NAOMI KLEIN: In Spain, they had the possibility of voting for a politician who promised to pull his troops out and in fact did. That renewed a real faith in democracy in that country and around the world. I was in Iraq when that happened, and there was a real hope that maybe that could happen in the United States. The Democrats have systematically sealed off that possibility and I believe pushed people into the streets. And to dismiss that as a symbolic temper tantrum, I think, is quite absurd. I also want to be very clear, Todd, I’m not saying that you are deliberately playing into Karl Rove’s hands, but practically I believe that you are. Because what the Republicans want is to dismiss our protests as marginal, to make us look crazy. That’s what they want.
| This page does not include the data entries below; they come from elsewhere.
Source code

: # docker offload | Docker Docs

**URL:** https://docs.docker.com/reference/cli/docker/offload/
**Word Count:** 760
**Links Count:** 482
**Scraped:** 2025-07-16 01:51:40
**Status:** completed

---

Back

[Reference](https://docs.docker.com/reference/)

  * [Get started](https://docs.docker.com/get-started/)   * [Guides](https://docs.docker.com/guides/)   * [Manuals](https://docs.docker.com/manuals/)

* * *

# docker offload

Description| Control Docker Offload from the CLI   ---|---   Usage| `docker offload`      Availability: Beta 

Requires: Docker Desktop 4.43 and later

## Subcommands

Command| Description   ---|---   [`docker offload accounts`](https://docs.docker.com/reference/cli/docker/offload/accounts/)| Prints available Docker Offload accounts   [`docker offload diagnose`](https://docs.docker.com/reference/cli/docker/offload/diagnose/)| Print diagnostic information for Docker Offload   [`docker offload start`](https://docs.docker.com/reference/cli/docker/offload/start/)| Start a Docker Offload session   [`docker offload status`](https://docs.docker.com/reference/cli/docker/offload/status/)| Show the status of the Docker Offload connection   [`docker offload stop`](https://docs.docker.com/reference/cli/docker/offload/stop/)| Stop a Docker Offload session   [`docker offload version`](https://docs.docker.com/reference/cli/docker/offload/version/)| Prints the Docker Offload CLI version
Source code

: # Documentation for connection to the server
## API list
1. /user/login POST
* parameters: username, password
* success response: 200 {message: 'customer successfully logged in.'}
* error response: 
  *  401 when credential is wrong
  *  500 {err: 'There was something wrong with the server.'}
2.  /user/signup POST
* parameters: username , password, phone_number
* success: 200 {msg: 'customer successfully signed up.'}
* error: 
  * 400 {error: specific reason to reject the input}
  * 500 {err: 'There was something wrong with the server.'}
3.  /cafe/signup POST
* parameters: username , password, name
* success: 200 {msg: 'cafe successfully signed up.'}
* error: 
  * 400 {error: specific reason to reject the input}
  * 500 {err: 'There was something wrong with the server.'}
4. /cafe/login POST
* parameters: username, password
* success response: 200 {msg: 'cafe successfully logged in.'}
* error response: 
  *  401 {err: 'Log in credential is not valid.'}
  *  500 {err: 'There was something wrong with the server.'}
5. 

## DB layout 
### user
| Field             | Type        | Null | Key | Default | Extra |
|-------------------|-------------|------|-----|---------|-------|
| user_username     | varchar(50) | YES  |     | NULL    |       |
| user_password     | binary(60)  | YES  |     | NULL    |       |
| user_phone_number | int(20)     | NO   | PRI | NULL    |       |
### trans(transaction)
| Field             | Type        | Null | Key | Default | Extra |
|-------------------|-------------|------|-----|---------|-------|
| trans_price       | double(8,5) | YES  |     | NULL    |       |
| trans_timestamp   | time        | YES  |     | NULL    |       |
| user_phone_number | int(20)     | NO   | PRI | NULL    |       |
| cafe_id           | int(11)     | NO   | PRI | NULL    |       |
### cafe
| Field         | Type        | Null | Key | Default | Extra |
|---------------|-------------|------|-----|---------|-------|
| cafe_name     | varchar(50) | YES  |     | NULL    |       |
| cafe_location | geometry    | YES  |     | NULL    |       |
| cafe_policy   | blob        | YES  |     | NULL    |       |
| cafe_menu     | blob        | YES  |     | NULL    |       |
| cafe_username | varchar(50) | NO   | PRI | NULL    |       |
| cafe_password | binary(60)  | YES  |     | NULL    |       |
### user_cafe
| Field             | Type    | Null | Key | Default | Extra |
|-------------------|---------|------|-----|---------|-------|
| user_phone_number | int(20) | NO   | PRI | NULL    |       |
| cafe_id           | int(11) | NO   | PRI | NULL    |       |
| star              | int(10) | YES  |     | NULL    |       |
TODD GITLIN: Wrong. Exactly wrong.
NAOMI KLEIN: No, Todd, let me speak. What they want is they want to reduce the numbers. What you are doing, who is actually listening to you and I have talked to many New Yorkers, that — they’re not the people that you are afraid of making trouble. They are the people who are liberals in the city, and — you know, who were planning to be part of the United for Peace and Justice March on Sunday, who are getting frightened because there isn’t a permit. All the other fear strategies are working. Now they actually have a nice progressive sounding get out of protest free card that says: you know what, go out of town, go on holiday; you’re actually helping because you’re not playing into the Republicans’ hands.
AMY GOODMAN: Just to be clear, there is a permit, though, there is a permit to march past Madison Square Garden, and they’re going to go back to Union Square, but not to march in Central Park, though many are saying that they will go there afterwards. Todd Gitlin, final response?
TODD GITLIN: Final? Look, the — my position is not that people should not protest. It is that people should take steps that ensure that the disrupters, the Rove fans, are marginalized. United for Peace and Justice could have done us all a big favor by training monitors that would contain those people who seek only mayhem in order to further their performance piece. Since UPJ decided not to do that, I think those who march peacefully ought to feel that they have a responsibility to contain and limit the damage that’s being done by the wackos. And recognizing that the media will lead with the most raucous, most destructive people they can find, and that Rove’s people will also be fanning the flames of the raucousness. That’s also a responsibility of people who demonstrate, and I think it’s one to be taken quite seriously.
JUAN GONZALEZ: Isn’t it also, Todd, a responsibility of the media, and as you would want to have the protesters be responsible, the issue of journalists also being responsible about the way they cover these events?
TODD GITLIN: Absolutely. We wrote that in our piece in The Nation. Unfortunately, I have low expectations for journalists. I mean, you — you — at the first sound of breaking glass, they drop what they were doing and they will rush there. And unfortunately, that’s a given. But journalism has — is in this way an implement of the forces of repression.
AMY GOODMAN: Todd Gitlin, we gave you the first word. Naomi, we give you the last.
NAOMI KLEIN: I absolutely agree. We know what we’re up against in terms of media coverage. We know they are going to play up whatever violence there is. We know we’re up against in terms of police violence, in terms of provocation, in terms of Republican spin. Our only weapon is numbers, is being in the streets. This is a moment for massive courage. To stand up against all this fear mongering, to say we’re going anyway, because we know that there are a lot of problems with this country, Amy, but too much dissent is not one of them, okay? And anyone telling people to stay out of the streets, frankly, Todd, has a lot to answer for.
AMY GOODMAN: Naomi Klein, Todd Gitlin, we want to thank you for being with us.